▶ _Requirement A_: Copy the records word for word, starting at their first line and ending after the line that contains "53: (120, 186)". Include both ends, and leave the pictures out of your copy.

***

One gets the sense that Lancisi views these items not merely as props for colorful stories, but as totems from lost and kindred tribes. He feels connected to those past theater practitioners, the folks who left behind traces of what they’d done. “You can feel it,” says Lancisi. “You can feel their presence in the building.”
Still, he doesn’t linger; he’s all forward motion. Lancisi, busy prepping for January’s grand opening, strides into Everyman’s new space like a man intent on making history of his own.
Lancisi graduated from Catholic University (MFA in directing, class of 1988), determined to start a small, professional theater. He relocated to Baltimore from D.C., waited tables for awhile, and founded Everyman in 1990. As the name implies, its stated mission was “to produce quality plays that are accessible and affordable to everyone.” Lancisi focused on contemporary plays and classics, performed by local actors.
Everyman didn’t have a home during those early years and popped up at various venues around town, producing one play a year at Saint John’s Church in Charles Village, Theatre Project, Vagabond Theatre in Fells Point, or MICA. Reviews were good, audiences were supportive, and, though money was scarce, Lancisi knew what was needed to take his fledgling enterprise to the next level—a home base. He found a suitable space at 1727 N. Charles Street and sympathetic landlords in Alan and Michael Shecter, who owned much of the property in that block.
At the time, Charles and North Avenue was not an obvious location for a theater. Other than the Club Charles and the Charles movie theater, it was a ghost town in those pre-Station North, pre-MICA-expansion days. “There was nothing there,” says Lancisi drolly.
With build-it-and-they-will-come pluck, Everyman opened on Charles Street with a production of Sam Shepard’s Buried Child in 1994 and launched its first full season the following year. Audiences loved the intimate space (175 capacity), the resident company that came to include the likes of Bruce Nelson and Megan Anderson, and, of course, the string of acclaimed productions that ranged from Chekhov to August Wilson, with a few cabaret nights in the mix.

***

▶ _Requirement B_:
Answer these questions from the text about Everyman:
(i) In what year did Lancisi found Everyman?
(ii) At what street address did Everyman find its home base?
(iii) What was the seating capacity of the Charles Street space?

***

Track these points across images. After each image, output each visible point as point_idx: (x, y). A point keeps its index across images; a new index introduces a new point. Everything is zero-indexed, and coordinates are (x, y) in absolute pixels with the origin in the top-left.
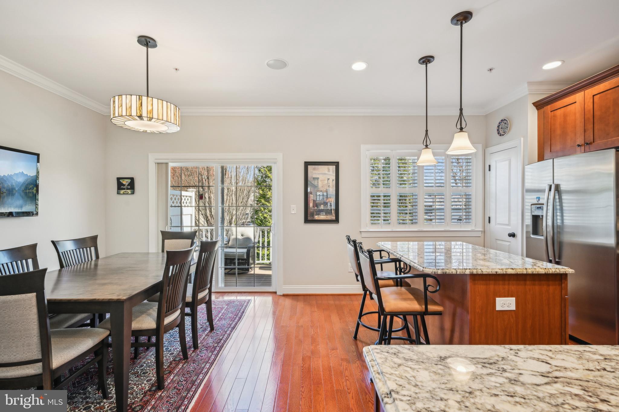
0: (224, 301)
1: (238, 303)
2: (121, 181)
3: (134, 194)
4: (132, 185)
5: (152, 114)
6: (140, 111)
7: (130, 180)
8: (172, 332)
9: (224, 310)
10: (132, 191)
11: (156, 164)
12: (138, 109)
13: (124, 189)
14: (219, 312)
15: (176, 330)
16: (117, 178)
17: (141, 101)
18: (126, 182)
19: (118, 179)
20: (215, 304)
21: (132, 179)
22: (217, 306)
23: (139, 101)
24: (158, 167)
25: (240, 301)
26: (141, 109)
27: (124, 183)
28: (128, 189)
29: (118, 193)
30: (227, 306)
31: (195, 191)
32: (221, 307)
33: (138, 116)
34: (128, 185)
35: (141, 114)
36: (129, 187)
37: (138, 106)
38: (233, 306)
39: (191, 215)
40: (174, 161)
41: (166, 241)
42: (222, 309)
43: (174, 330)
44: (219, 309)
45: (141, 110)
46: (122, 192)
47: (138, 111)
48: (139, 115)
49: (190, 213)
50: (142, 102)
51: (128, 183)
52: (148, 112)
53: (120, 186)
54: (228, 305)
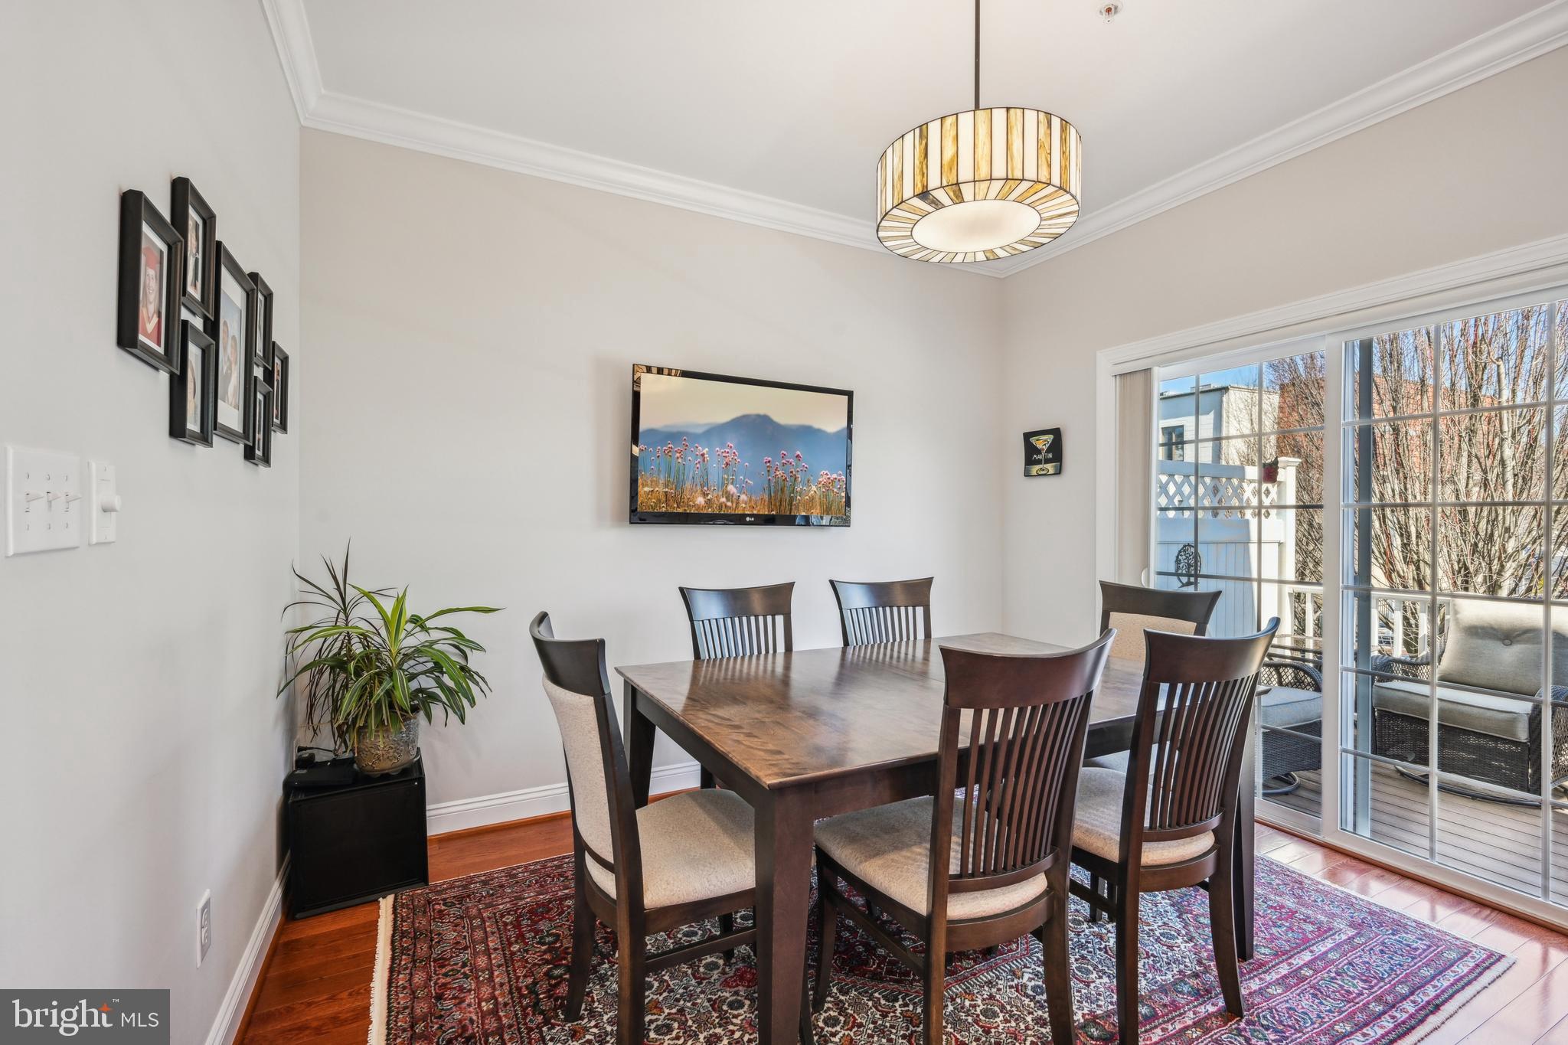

***

▶ _Task output A_:
Track these points across images. After each image, output each visible point as point_idx: (x, y). A point keeps its index across images; a new index introduces a new point. Everything is zero-indexed, and coordinates are (x, y) in absolute pixels with the origin in the top-left.
0: (224, 301)
1: (238, 303)
2: (121, 181)
3: (134, 194)
4: (132, 185)
5: (152, 114)
6: (140, 111)
7: (130, 180)
8: (172, 332)
9: (224, 310)
10: (132, 191)
11: (156, 164)
12: (138, 109)
13: (124, 189)
14: (219, 312)
15: (176, 330)
16: (117, 178)
17: (141, 101)
18: (126, 182)
19: (118, 179)
20: (215, 304)
21: (132, 179)
22: (217, 306)
23: (139, 101)
24: (158, 167)
25: (240, 301)
26: (141, 109)
27: (124, 183)
28: (128, 189)
29: (118, 193)
30: (227, 306)
31: (195, 191)
32: (221, 307)
33: (138, 116)
34: (128, 185)
35: (141, 114)
36: (129, 187)
37: (138, 106)
38: (233, 306)
39: (191, 215)
40: (174, 161)
41: (166, 241)
42: (222, 309)
43: (174, 330)
44: (219, 309)
45: (141, 110)
46: (122, 192)
47: (138, 111)
48: (139, 115)
49: (190, 213)
50: (142, 102)
51: (128, 183)
52: (148, 112)
53: (120, 186)

▶ _Task output B_:
(i) 1990
(ii) 1727 N. Charles Street
(iii) 175